In the shadow of the symbolic disappearance of the haenyeo, the Korean female divers, the performance Matriphagy imagines a possible legacy: care that devours in order to better connect, a speculative gesture that is as disturbing as it is soothing. A physical and sensitive experience, where the viewer is invited to feel before understanding—and to inhabit this moment when care becomes a predatory, almost indomitable force.

This performance is a continuation of “Protocol Nexus,” a healing protocol* from the work L'Assemblée, currently presented in the exhibition "Assemblages. Taking Care of Things" (September 26, 2025-September 27, 2026).

This protocol, whose gestures are performed by Floryan Varennes, will take place from January 19 to 23 at Les Abattoirs, in the exhibition rooms, under the eyes of visitors.

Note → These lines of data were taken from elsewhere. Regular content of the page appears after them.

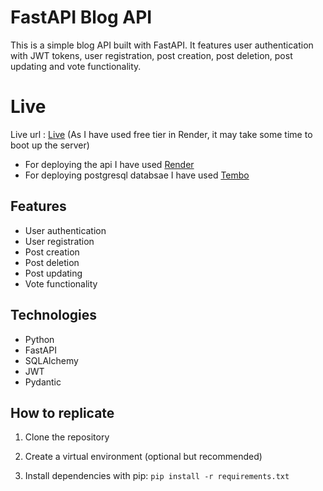 # FastAPI Blog API

This is a simple blog API built with FastAPI. It features user authentication with JWT tokens, user registration, post creation, post deletion, post updating and vote functionality.

# Live
Live url : [Live](https://blog-api-kf6c.onrender.com/docs)
(As I have used free tier in Render, it may take some time to boot up the server)
- For deploying the api I have used [Render](https://render.com/)
- For deploying postgresql databsae I have used [Tembo](https://tembo.io/)

## Features

- User authentication
- User registration
- Post creation
- Post deletion
- Post updating
- Vote functionality

## Technologies

- Python
- FastAPI
- SQLAlchemy
- JWT
- Pydantic

## How to replicate

1. Clone the repository

2. Create a virtual environment (optional but recommended)

3. Install dependencies with pip: `pip install -r requirements.txt`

*A curative protocol refers to all restoration and conservation actions applied to a work or heritage object after it has suffered alteration or damage. Unlike the preventive protocol, which aims to prevent deterioration (climate control, handling, storage), the curative protocol intervenes once the problem has been identified.

__________

For more than 10 years, Floryan Varennes has been developing a body of work involving sculpture, installation, and simulation that reconfigures the structures of preservation and regulation that run through our bodies. Between archives and anticipations, his research examines the processes of interdependence, predation, and repair that shape our relationship to life, technology, and history.

Through these combinations, Floryan Varennes, with his referential approach, heals a present in crisis, while sketching out an alternative temporality made up of attentions, impacts, and premonitions.

Born in 1988 in La Rochelle, Floryan Varennes lives and works between Nantes and Paris. He holds a DNSEP from ESAD TPM (2014) and a Master's degree in Medieval History from Paris-Nanterre University (2020). He has exhibited internationally (NADA New York, Hongti Art Center in South Korea, Galerie du Monde in Hong Kong, Galerie Polansky in Prague) as well as in France (Musée du Louvre-Lens, MAGCP, Salon de Montrouge). He has been welcomed in residence by Villa Busan – Institut Français (KR), Est-Nord-Est (CA), the Synagogue de Delme (FR), and La Ferme-Asile (CH). Since 2020, his work has been included in the national collections of FRAC Occitanie, Alsace, Poitou-Charentes, as well as those of the Goeun Museum in Busan and the Sunpride Foundation in Hong Kong.